__ACTIVITY__: Retype the text of every entry below line for line, with no changes. Leave out the pictures.
──────── DATA UNDER STUDY
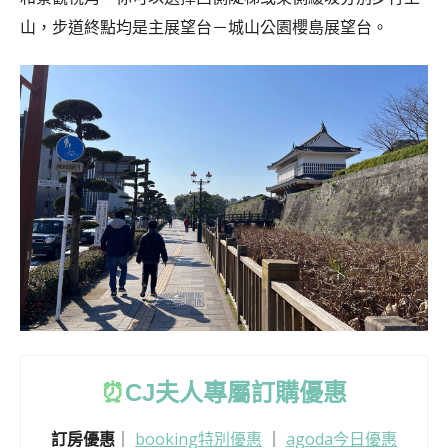
山，步道終點均是主展望台－城山公園櫻島展望台。
⏰
CJ
夫人專屬訂購優惠
訂房優惠
｜
booking特別優惠
｜
agoda今日優惠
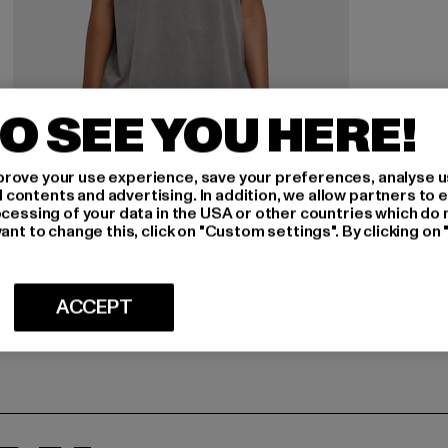
O SEE YOU HERE!
rove your use experience, save your preferences, analyse u
BUILD YOUR BRAND
ontents and advertising. In addition, we allow partners to e
Ladies Acid Washed Extended Shoulder
ocessing of your data in the USA or other countries which do 
ant to change this, click on "Custom settings". By clicking on 
Huidige prijs: EUR 10,99
Actieprijs: EUR 19,99
EUR 10,99
EUR 19,99
ACCEPT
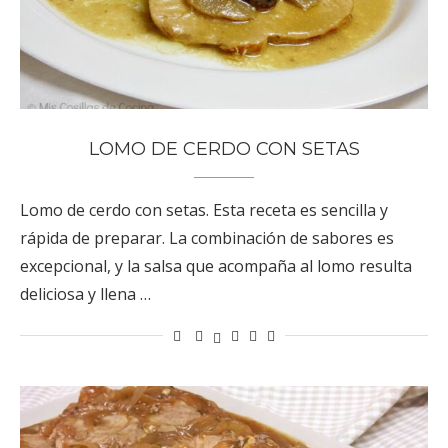
LOMO DE CERDO CON SETAS
Lomo de cerdo con setas. Esta receta es sencilla y
rápida de preparar. La combinación de sabores es
excepcional, y la salsa que acompaña al lomo resulta
deliciosa y llena …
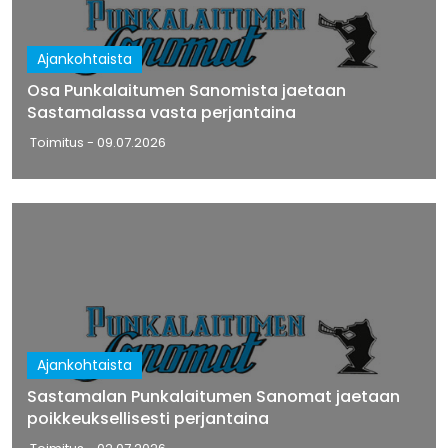
Ajankohtaista
Osa Punkalaitumen Sanomista jaetaan
Sastamalassa vasta perjantaina
Toimitus
- 09.07.2026
Ajankohtaista
Sastamalan Punkalaitumen Sanomat jaetaan
poikkeuksellisesti perjantaina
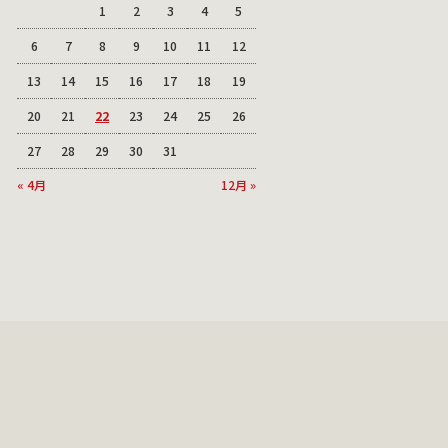
1
2
3
4
5
6
7
8
9
10
11
12
13
14
15
16
17
18
19
20
21
22
23
24
25
26
27
28
29
30
31
« 4月
12月 »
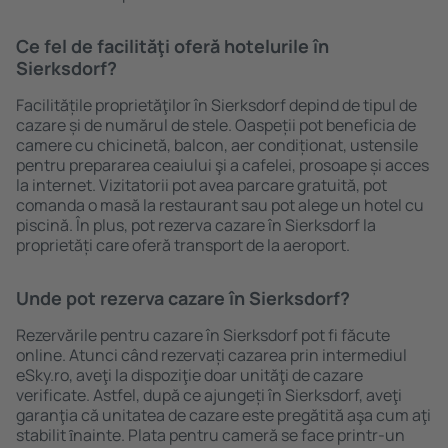
Ce fel de facilităţi oferă hotelurile în
Sierksdorf?
Facilitățile proprietăţilor în Sierksdorf depind de tipul de
cazare și de numărul de stele. Oaspeții pot beneficia de
camere cu chicinetă, balcon, aer condiționat, ustensile
pentru prepararea ceaiului şi a cafelei, prosoape și acces
la internet. Vizitatorii pot avea parcare gratuită, pot
comanda o masă la restaurant sau pot alege un hotel cu
piscină. În plus, pot rezerva cazare în Sierksdorf la
proprietăți care oferă transport de la aeroport.
Unde pot rezerva cazare în Sierksdorf?
Rezervările pentru cazare în Sierksdorf pot fi făcute
online. Atunci când rezervați cazarea prin intermediul
eSky.ro, aveţi la dispoziţie doar unităţi de cazare
verificate. Astfel, după ce ajungeți în Sierksdorf, aveţi
garanţia că unitatea de cazare este pregătită aşa cum aţi
stabilit ȋnainte. Plata pentru cameră se face printr-un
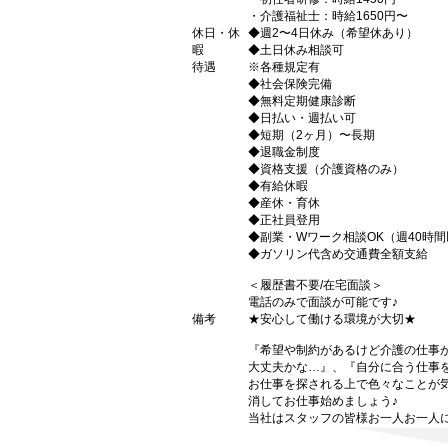
・介護福祉士：時給1650円〜
休日・休
◆週2〜4日休み（希望休あり）
暇
◆土日休み相談可
待遇
※各種規定有
◆社会保険完備
◆無料定期健康診断
◆日払い・週払い可
◆短期（2ヶ月）〜長期
◆退職金制度
◆資格支援（介護資格のみ）
◆有給休暇
◆産休・育休
◆正社員登用
◆副業・Wワーク相談OK（週40時
◆ガソリン代含め交通費全額支給
＜履歴書不要/在宅面談＞
電話のみで面談が可能です♪
備考
★安心して働ける環境が大切★
『希望や制約があるけど介護の仕事
大丈夫かな…』、『自分に合う仕事
お仕事を探される上で色々なことが気
消してお仕事始めましょう♪
当社はスタッフの皆様お一人お一人に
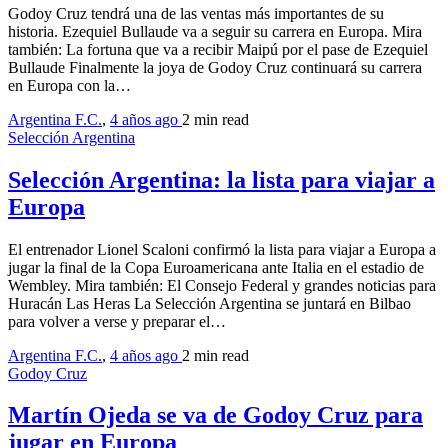
Godoy Cruz tendrá una de las ventas más importantes de su
historia. Ezequiel Bullaude va a seguir su carrera en Europa. Mira
también: La fortuna que va a recibir Maipú por el pase de Ezequiel
Bullaude Finalmente la joya de Godoy Cruz continuará su carrera
en Europa con la…
Argentina F.C.
,
4 años ago
2 min
read
Selección Argentina
Selección Argentina: la lista para viajar a
Europa
El entrenador Lionel Scaloni confirmó la lista para viajar a Europa a
jugar la final de la Copa Euroamericana ante Italia en el estadio de
Wembley. Mira también: El Consejo Federal y grandes noticias para
Huracán Las Heras La Selección Argentina se juntará en Bilbao
para volver a verse y preparar el…
Argentina F.C.
,
4 años ago
2 min
read
Godoy Cruz
Martín Ojeda se va de Godoy Cruz para
jugar en Europa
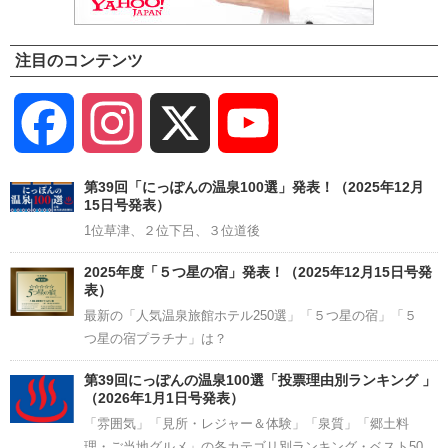
注目のコンテンツ
Facebook
Instagram
X
YouTube
Channel
第39回「にっぽんの温泉100選」発表！（2025年12月
15日号発表）
1位草津、２位下呂、３位道後
2025年度「５つ星の宿」発表！（2025年12月15日号発
表）
最新の「人気温泉旅館ホテル250選」「５つ星の宿」「５
つ星の宿プラチナ」は？
第39回にっぽんの温泉100選「投票理由別ランキング 」
（2026年1月1日号発表）
「雰囲気」「見所・レジャー＆体験」「泉質」「郷土料
理・ご当地グルメ」の各カテゴリ別ランキング・ベスト50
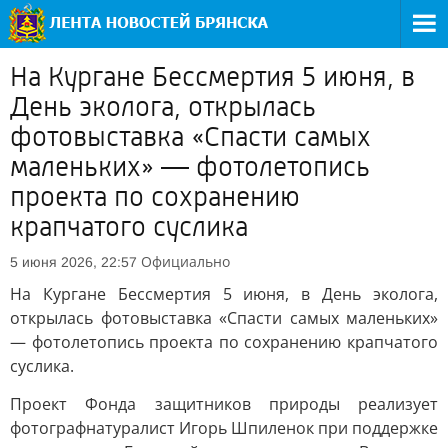
На Кургане Бессмертия 5 июня, в
День эколога, открылась
фотовыставка «Спасти самых
маленьких» — фотолетопись
проекта по сохранению
крапчатого суслика
Официально
5 июня 2026, 22:57
На Кургане Бессмертия 5 июня, в День эколога,
открылась фотовыставка «Спасти самых маленьких»
— фотолетопись проекта по сохранению крапчатого
суслика.
Проект Фонда защитников природы реализует
фотографнатуралист Игорь Шпиленок при поддержке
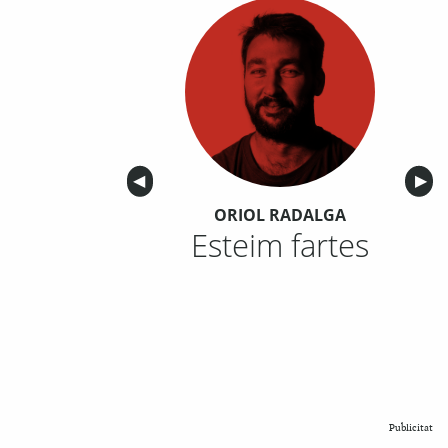
Anterior
◀︎
Sigu
▶︎
ORIOL RADALGA
Esteim fartes
Publicitat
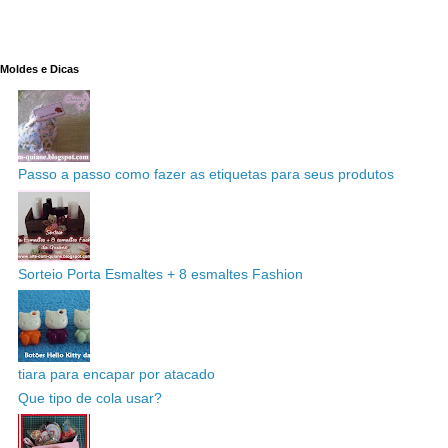
Moldes e Dicas
Passo a passo como fazer as etiquetas para seus produtos
Sorteio Porta Esmaltes + 8 esmaltes Fashion
tiara para encapar por atacado
Que tipo de cola usar?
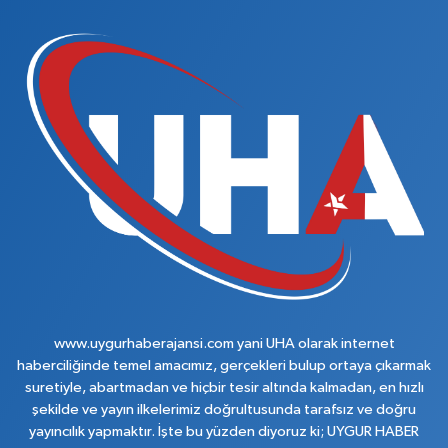
www.uygurhaberajansi.com yani UHA olarak internet
haberciliğinde temel amacımız, gerçekleri bulup ortaya çıkarmak
suretiyle, abartmadan ve hiçbir tesir altında kalmadan, en hızlı
şekilde ve yayın ilkelerimiz doğrultusunda tarafsız ve doğru
yayıncılık yapmaktır. İşte bu yüzden diyoruz ki; UYGUR HABER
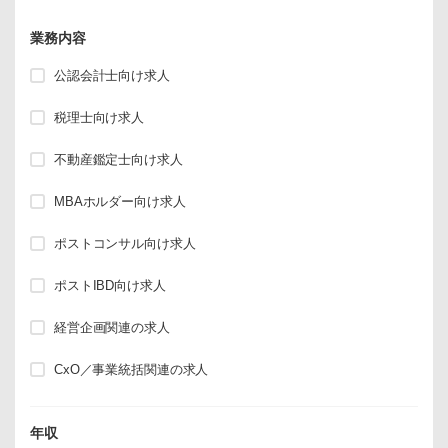
業務内容
公認会計士向け求人
税理士向け求人
不動産鑑定士向け求人
MBAホルダー向け求人
ポストコンサル向け求人
ポストIBD向け求人
経営企画関連の求人
CxO／事業統括関連の求人
年収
────────────────
__ANSWER BELOW__:
山，步道終點均是主展望台－城山公園櫻島展望台。
⏰
CJ
夫人專屬訂購優惠
訂房優惠
｜
booking特別優惠
｜
agoda今日優惠
O SEE YOU HERE!
rove your use experience, save your preferences, analyse u
BUILD YOUR BRAND
ontents and advertising. In addition, we allow partners to e
Ladies Acid Washed Extended Shoulder
ocessing of your data in the USA or other countries which do 
ant to change this, click on "Custom settings". By clicking on 
Huidige prijs: EUR 10,99
Actieprijs: EUR 19,99
EUR 10,99
EUR 19,99
ACCEPT
LOMO DE CERDO CON SETAS
Lomo de cerdo con setas. Esta receta es sencilla y
rápida de preparar. La combinación de sabores es
excepcional, y la salsa que acompaña al lomo resulta
deliciosa y llena …
Ajankohtaista
Osa Punkalaitumen Sanomista jaetaan
Sastamalassa vasta perjantaina
Toimitus
- 09.07.2026
Ajankohtaista
Sastamalan Punkalaitumen Sanomat jaetaan
poikkeuksellisesti perjantaina
1
2
3
4
5
6
7
8
9
10
11
12
13
14
15
16
17
18
19
20
21
22
23
24
25
26
27
28
29
30
31
« 4月
12月 »
Ce fel de facilităţi oferă hotelurile în
Sierksdorf?
Facilitățile proprietăţilor în Sierksdorf depind de tipul de
cazare și de numărul de stele. Oaspeții pot beneficia de
camere cu chicinetă, balcon, aer condiționat, ustensile
pentru prepararea ceaiului şi a cafelei, prosoape și acces
la internet. Vizitatorii pot avea parcare gratuită, pot
comanda o masă la restaurant sau pot alege un hotel cu
piscină. În plus, pot rezerva cazare în Sierksdorf la
proprietăți care oferă transport de la aeroport.
Unde pot rezerva cazare în Sierksdorf?
Rezervările pentru cazare în Sierksdorf pot fi făcute
online. Atunci când rezervați cazarea prin intermediul
eSky.ro, aveţi la dispoziţie doar unităţi de cazare
verificate. Astfel, după ce ajungeți în Sierksdorf, aveţi
garanţia că unitatea de cazare este pregătită aşa cum aţi
stabilit ȋnainte. Plata pentru cameră se face printr-un
・介護福祉士：時給1650円〜
休日・休
◆週2〜4日休み（希望休あり）
暇
◆土日休み相談可
待遇
※各種規定有
◆社会保険完備
◆無料定期健康診断
◆日払い・週払い可
◆短期（2ヶ月）〜長期
◆退職金制度
◆資格支援（介護資格のみ）
◆有給休暇
◆産休・育休
◆正社員登用
◆副業・Wワーク相談OK（週40時
◆ガソリン代含め交通費全額支給
＜履歴書不要/在宅面談＞
電話のみで面談が可能です♪
備考
★安心して働ける環境が大切★
『希望や制約があるけど介護の仕事
大丈夫かな…』、『自分に合う仕事
お仕事を探される上で色々なことが気
消してお仕事始めましょう♪
当社はスタッフの皆様お一人お一人に
Godoy Cruz tendrá una de las ventas más importantes de su
historia. Ezequiel Bullaude va a seguir su carrera en Europa. Mira
también: La fortuna que va a recibir Maipú por el pase de Ezequiel
Bullaude Finalmente la joya de Godoy Cruz continuará su carrera
en Europa con la…
Argentina F.C.
,
4 años ago
2 min
read
Selección Argentina
Selección Argentina: la lista para viajar a
Europa
El entrenador Lionel Scaloni confirmó la lista para viajar a Europa a
jugar la final de la Copa Euroamericana ante Italia en el estadio de
Wembley. Mira también: El Consejo Federal y grandes noticias para
Huracán Las Heras La Selección Argentina se juntará en Bilbao
para volver a verse y preparar el…
Argentina F.C.
,
4 años ago
2 min
read
Godoy Cruz
Martín Ojeda se va de Godoy Cruz para
jugar en Europa
注目のコンテンツ
Facebook
Instagram
X
YouTube
Channel
第39回「にっぽんの温泉100選」発表！（2025年12月
15日号発表）
1位草津、２位下呂、３位道後
2025年度「５つ星の宿」発表！（2025年12月15日号発
表）
最新の「人気温泉旅館ホテル250選」「５つ星の宿」「５
つ星の宿プラチナ」は？
第39回にっぽんの温泉100選「投票理由別ランキング 」
（2026年1月1日号発表）
「雰囲気」「見所・レジャー＆体験」「泉質」「郷土料
理・ご当地グルメ」の各カテゴリ別ランキング・ベスト50
На Кургане Бессмертия 5 июня, в
День эколога, открылась
фотовыставка «Спасти самых
маленьких» — фотолетопись
проекта по сохранению
крапчатого суслика
Официально
5 июня 2026, 22:57
На Кургане Бессмертия 5 июня, в День эколога,
открылась фотовыставка «Спасти самых маленьких»
— фотолетопись проекта по сохранению крапчатого
суслика.
Проект Фонда защитников природы реализует
фотографнатуралист Игорь Шпиленок при поддержке
Anterior
◀︎
Sigu
▶︎
ORIOL RADALGA
Esteim fartes
Publicitat
Moldes e Dicas
Passo a passo como fazer as etiquetas para seus produtos
Sorteio Porta Esmaltes + 8 esmaltes Fashion
tiara para encapar por atacado
Que tipo de cola usar?
www.uygurhaberajansi.com yani UHA olarak internet
haberciliğinde temel amacımız, gerçekleri bulup ortaya çıkarmak
suretiyle, abartmadan ve hiçbir tesir altında kalmadan, en hızlı
şekilde ve yayın ilkelerimiz doğrultusunda tarafsız ve doğru
yayıncılık yapmaktır. İşte bu yüzden diyoruz ki; UYGUR HABER
業務内容
公認会計士向け求人
税理士向け求人
不動産鑑定士向け求人
MBAホルダー向け求人
ポストコンサル向け求人
ポストIBD向け求人
経営企画関連の求人
CxO／事業統括関連の求人
年収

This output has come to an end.